## [EXERCISE PROMPT]
Should the listing contain images, exclude them; give the rest again exactly.

## [EXERCISE INPUT]
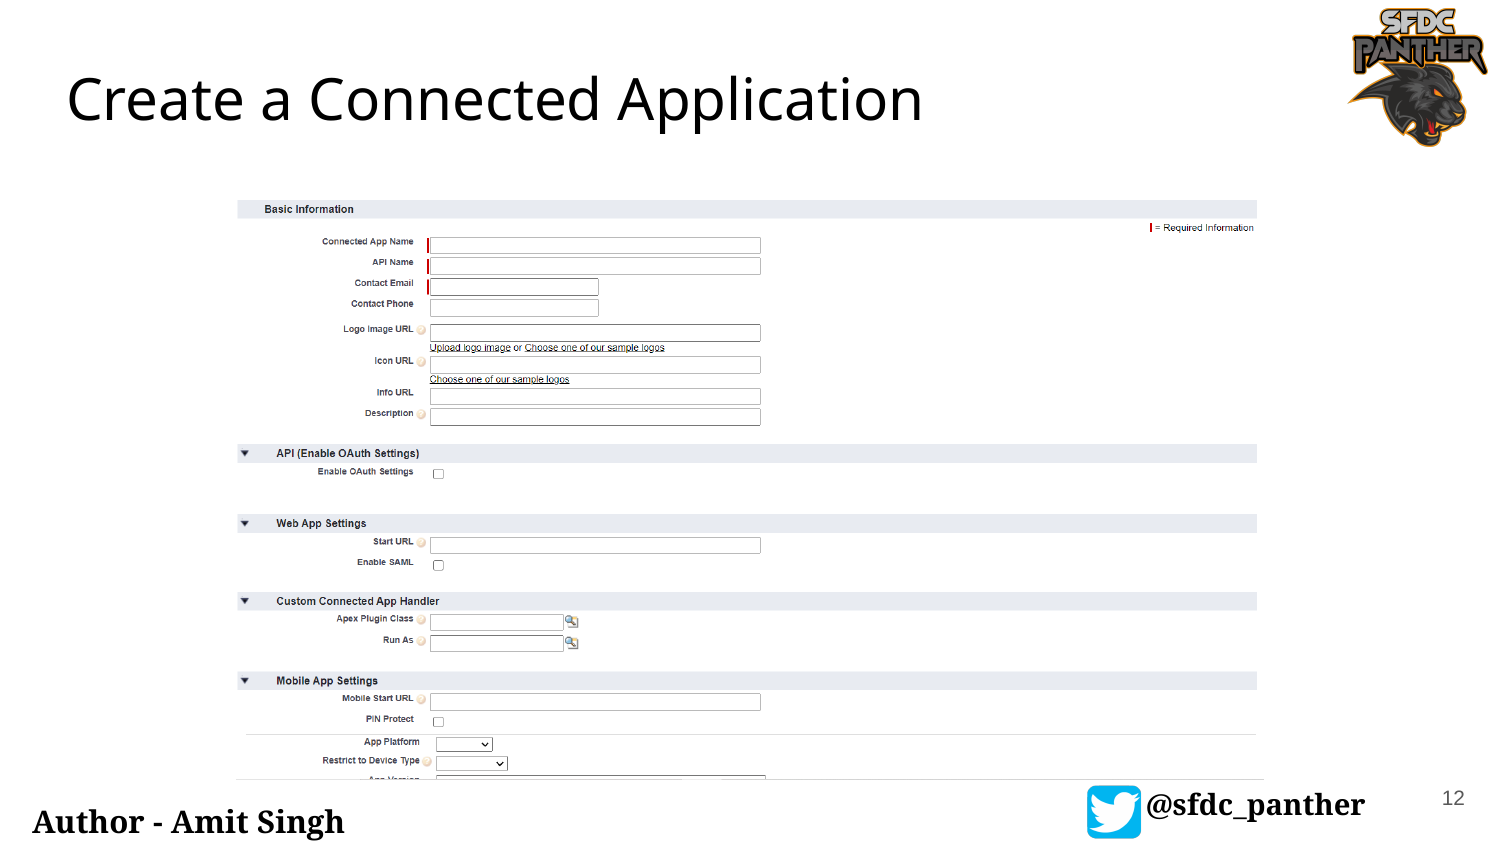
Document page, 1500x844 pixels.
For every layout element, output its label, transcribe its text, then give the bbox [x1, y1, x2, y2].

title Create a Connected Application [51, 47, 1449, 142]
slide_number 12 [1389, 764, 1480, 830]
picture [1347, 8, 1488, 147]
picture [1085, 784, 1144, 842]
picture [236, 194, 1264, 780]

## [EXERCISE SOLUTION]
Document page, 1500x844 pixels.
For every layout element, output its label, transcribe its text, then give the bbox [x1, y1, x2, y2].

title Create a Connected Application [51, 47, 1449, 142]
slide_number 12 [1389, 764, 1480, 830]
picture [1347, 8, 1488, 147]
picture [1085, 784, 1144, 842]
picture [236, 194, 1264, 780]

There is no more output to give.